→ Tasks and exercises
1: From the Micah 6:1-8 text below, reproduce the words starting with "and bow myself" and going on through "with your God?".
2: Translate this sentence from the Micah 6:1-8 text below into Spanish: "The public exploitation will now be challenged openly before prominent witnesses."

1 Hear what the Lord says:
Rise, plead your case before the mountains,
and let the hills hear your voice.
2 Hear, you mountains, the case of the Lord,
and you enduring foundations of the earth,
for the Lord has a case against his people,
and he will contend with Israel.3 “O my people, what have I done to you?
In what have I wearied you? Answer me!
4 For I brought you up from the land of Egypt
and redeemed you from the house of slavery,
and I sent before you Moses,
Aaron, and Miriam.
5 O my people, remember now what King Balak of Moab devised,
what Balaam son of Beor answered him,
and what happened from Shittim to Gilgal,
that you may know the saving acts of the Lord.”6 “With what shall I come before the Lord
Micah 6:1-8 (NRSVue)
and bow myself before God on high?
Shall I come before him with burnt offerings,
with calves a year old?
7 Will the Lord be pleased with thousands of rams,
with ten thousands of rivers of oil?
Shall I give my firstborn for my transgression,
the fruit of my body for the sin of my soul?”
8 He has told you, O mortal, what is good,
and what does the Lord require of you
but to do justice and to love mercy
and to walk humbly with your God?
Divine pathos in Micah 6:1-8 mirrors the suffering of the defenseless articulated in the book of Micah. It offers the elite Judahites an opportunity to reconfigure their life as part of the larger fabric of God’s people whom they have wronged willfully and publicly. The public exploitation will now be challenged openly before prominent witnesses. In an act of divine solidarity, YHWH takes a stand as a prosecutor of the powerful and supporter of the victimized.
Micah 6:1-8 is a covenant lawsuit: it opens with an account of identifying the witnesses (6:1-2), a three-step summary of God’s historical faithfulness (6:3-5), a series of questions by an unidentified defendant (6:6-7), and finally, God’s response on the religious and ethical standards of the covenantal relationship (6:8). Most of these sections of the text introduce an unexpected and marginal element to create solidarity with the victimized. The author’s literary choice of mountains as witnesses, God as the mourner, Miriam as one of the three central figures of God’s liberation from slavery, and a combination of three ethical standards- do justice, love mercy, and walk humbly with God, interact to form a strong literary solidarity to give voice to the marginal and victimized in the book. Although the lectionary selection departs from the hope-filled promise of restoration in Micah 5 and does not name the defenseless explicitly, Micah 6 in its canonical context presupposes their suffering. The suffering of the defenseless is also evident in other parts of Micah (2:1-2, 8-9; 3:2-3, 9-11; 6:11-12; 7:2-4). In focusing on the literary marginalities in the text, and God’s self-disclosure as a mourner, Micah 6:1-8 weaves the suffering of the marginalized with the suffering of God, thus providing a framework for a reconfigured community.

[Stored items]
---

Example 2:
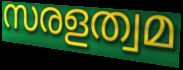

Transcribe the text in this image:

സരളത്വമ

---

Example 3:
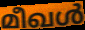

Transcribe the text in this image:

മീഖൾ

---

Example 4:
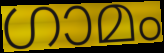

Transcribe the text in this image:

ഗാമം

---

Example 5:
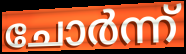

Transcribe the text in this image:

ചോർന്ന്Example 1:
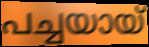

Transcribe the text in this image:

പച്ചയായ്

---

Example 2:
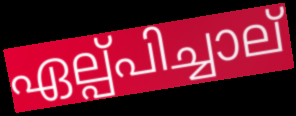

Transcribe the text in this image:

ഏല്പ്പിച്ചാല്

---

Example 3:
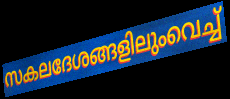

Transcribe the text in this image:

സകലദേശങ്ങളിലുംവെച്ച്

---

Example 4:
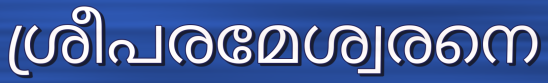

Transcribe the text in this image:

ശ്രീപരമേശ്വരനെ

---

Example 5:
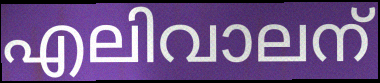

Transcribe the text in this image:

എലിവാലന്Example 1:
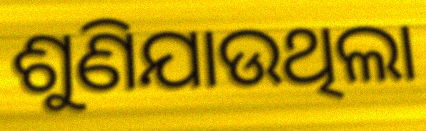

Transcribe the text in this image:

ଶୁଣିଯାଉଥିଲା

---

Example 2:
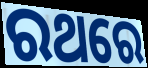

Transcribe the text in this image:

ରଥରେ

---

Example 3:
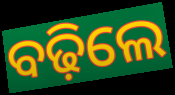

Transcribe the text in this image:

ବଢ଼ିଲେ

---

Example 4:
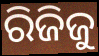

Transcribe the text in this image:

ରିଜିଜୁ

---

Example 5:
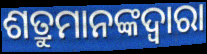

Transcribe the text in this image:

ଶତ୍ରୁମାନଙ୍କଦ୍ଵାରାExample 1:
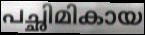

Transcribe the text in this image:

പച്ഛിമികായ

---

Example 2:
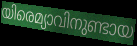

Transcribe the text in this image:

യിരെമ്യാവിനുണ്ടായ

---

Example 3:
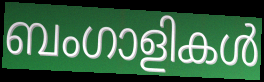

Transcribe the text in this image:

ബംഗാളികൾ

→ Answers by task
1:
and bow myself before God on high?
Shall I come before him with burnt offerings,
with calves a year old?
7 Will the Lord be pleased with thousands of rams,
with ten thousands of rivers of oil?
Shall I give my firstborn for my transgression,
the fruit of my body for the sin of my soul?”
8 He has told you, O mortal, what is good,
and what does the Lord require of you
but to do justice and to love mercy
and to walk humbly with your God?

2: La explotación pública será ahora impugnada abiertamente ante testigos prominentes.